ACTIVITIES
**a.** Answer these questions about the forum thread:
(i) According to manny.j, how long had manny.j and the wife been married?
(ii) Within how much time did manny.j's wife complete and pass the KOL test?
(iii) According to AnAmericanInScotland, what do polls indicate about naturalised US citizens?
**b.** Transcribe the stretch of the forum thread from "I am aware what" through "bullhorn and photographer).".

PAGE EXCERPT
————
We have a whole two years to wait and all the uncertainties that lie ahead. We meet the proposed new income thresholds, but extending the 2 years to 5 years worries me in that they can implement many more tough rules in those remaining extra years. Still, immediate pressure now is my partner reading her KOL book and agonising about how she is to remember what percentage of the UK is currently Scottish, what year and how many people we recruited for driving buses and how many students go on to further education!!! I have NO idea because I can't remember the facts either!


----------



## manny.j (Dec 4, 2011)

2farapart said:


> CONGRATULATIONS!!!!!!!!!!!
> 
> One thing for sure! You've escaped the potential tough changes and you can now relax.
> 
> ...


Thank you 2farapart  Yes, we are very relieved especially as we escaped the tough changes ahead....the pressure was immense and because we have been married for 4+ years, we felt it probably is our last chance to get her ILR without any tough measures which could jeopardize our plans. To say we are relieved is an understatement.

I am aware what you and others in same situation as yourself (AIS, BailyBanksBiddle et al.) must be going through although I do hope anyone who has already been issued with 2 year spouse visa is not affected by the new rules especially the extension to 5 years. 

From my wife's experience, preparation for KOL is not as simple as many stated...although she completed and passed it within 5 minutes of the test but there are some 'gotcha' questions so one should really do good preparation and not underestimate this test.


----------



## AnAmericanInScotland (Feb 8, 2012)

Add my congrats for MrsManny.J, and my thanks for the first hand reporting on the ILR appointment 

Between you and 2FarApart a lot of questions are answered in a readable (got a number of good giggles from the wonderful writing in both reports-Manny.J, especially those emoticons-love the bullhorn and photographer).

Here's hoping those of us in the two year probationary period don't have to extend out to five years!

And tell MrsManny.J I know just what she means about the KOL studying being less the breeze some folks would like to claim. I'm sure it's in part to how very important passing is, and perhaps too at my age due to the less elastic learning half of the brain, lol. 

I've got to say though that I think this is a common experience of people studying for citizenship tests. Polls of naturalised US citizens indicate they know far more about the USA than native borns-surely it's the same way here in the UK. 

But, DAAAAANG, I'm having to go back over things a lot after the practice test shows I'm not retaining the info! :ranger:


----------



## 2farapart (Aug 18, 2011)

> A day before our appointment, we went through all our documentation couple of times and made sure everything was in order before going to sleep


And how about the 11th-hour "OMG!!!! We don't have document [x]!!" 

Or was that our personal nervous breakdown?! They didn't even want our library of papers.


----------



## Dylan-is-Caths (Aug 18, 2011)

AnAmericanInScotland said:


> I'm sure it's in part to how very important passing is, and perhaps too at my age due to the less elastic learning half of the brain, lol.
————
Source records
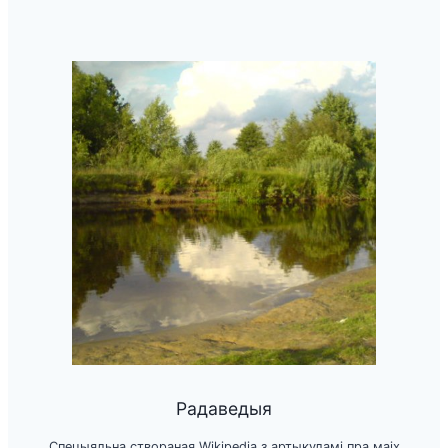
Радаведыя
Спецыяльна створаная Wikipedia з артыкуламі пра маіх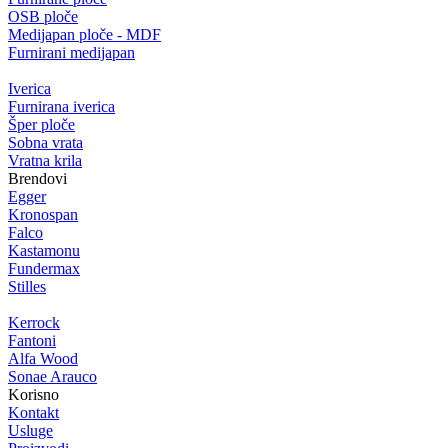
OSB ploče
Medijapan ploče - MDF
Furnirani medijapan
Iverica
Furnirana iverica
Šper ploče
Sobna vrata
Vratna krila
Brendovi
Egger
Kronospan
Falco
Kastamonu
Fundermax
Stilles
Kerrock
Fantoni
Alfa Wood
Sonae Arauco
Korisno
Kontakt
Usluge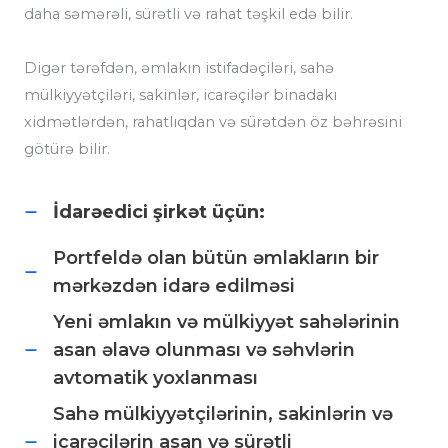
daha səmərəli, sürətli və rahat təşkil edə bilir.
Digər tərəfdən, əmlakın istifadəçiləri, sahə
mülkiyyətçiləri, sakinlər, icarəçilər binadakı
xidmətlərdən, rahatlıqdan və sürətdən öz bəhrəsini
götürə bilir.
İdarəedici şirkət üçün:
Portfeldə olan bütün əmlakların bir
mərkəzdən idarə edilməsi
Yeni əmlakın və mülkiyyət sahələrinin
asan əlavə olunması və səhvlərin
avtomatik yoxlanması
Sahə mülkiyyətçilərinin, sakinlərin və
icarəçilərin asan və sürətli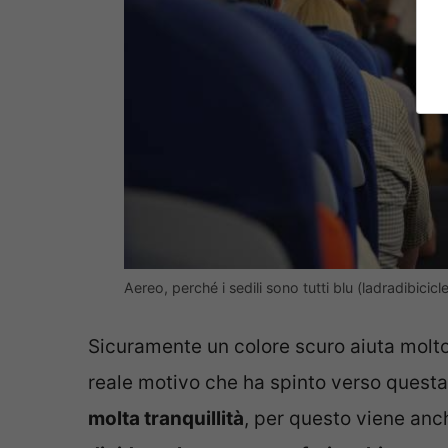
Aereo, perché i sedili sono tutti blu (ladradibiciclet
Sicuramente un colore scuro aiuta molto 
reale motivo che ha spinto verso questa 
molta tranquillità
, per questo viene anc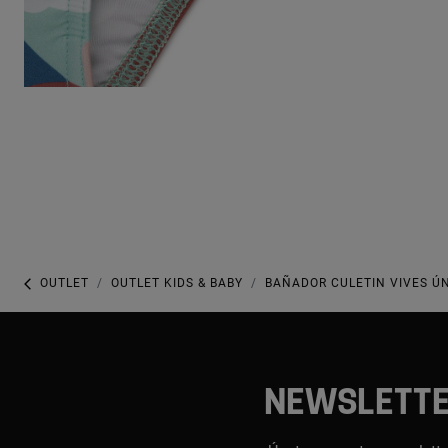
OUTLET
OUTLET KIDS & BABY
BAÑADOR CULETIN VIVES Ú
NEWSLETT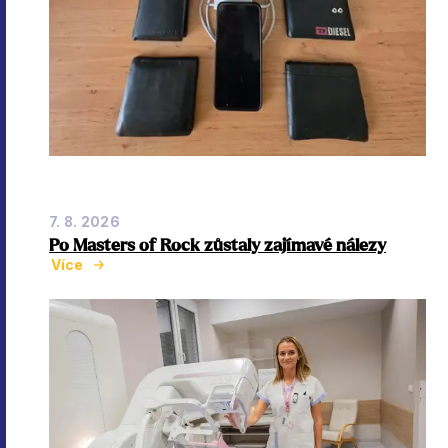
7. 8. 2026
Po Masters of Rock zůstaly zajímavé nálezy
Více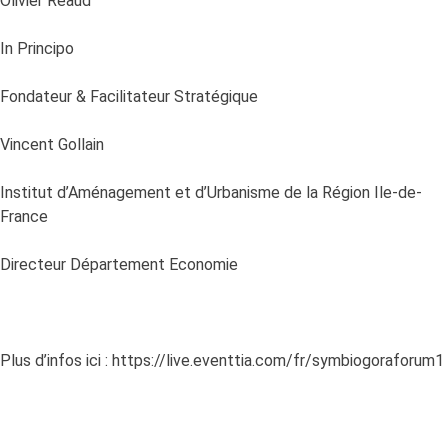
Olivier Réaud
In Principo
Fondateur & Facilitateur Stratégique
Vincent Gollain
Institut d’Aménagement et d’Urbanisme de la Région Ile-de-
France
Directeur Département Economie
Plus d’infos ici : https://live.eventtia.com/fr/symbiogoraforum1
————
EXPECTED RESPONSES
**a.**
(i) 4+ years
(ii) Within 5 minutes
(iii) They know far more about the USA than native borns.

**b.**
I am aware what you and others in same situation as yourself (AIS, BailyBanksBiddle et al.) must be going through although I do hope anyone who has already been issued with 2 year spouse visa is not affected by the new rules especially the extension to 5 years. 

From my wife's experience, preparation for KOL is not as simple as many stated...although she completed and passed it within 5 minutes of the test but there are some 'gotcha' questions so one should really do good preparation and not underestimate this test.


----------



## AnAmericanInScotland (Feb 8, 2012)

Add my congrats for MrsManny.J, and my thanks for the first hand reporting on the ILR appointment 

Between you and 2FarApart a lot of questions are answered in a readable (got a number of good giggles from the wonderful writing in both reports-Manny.J, especially those emoticons-love the bullhorn and photographer).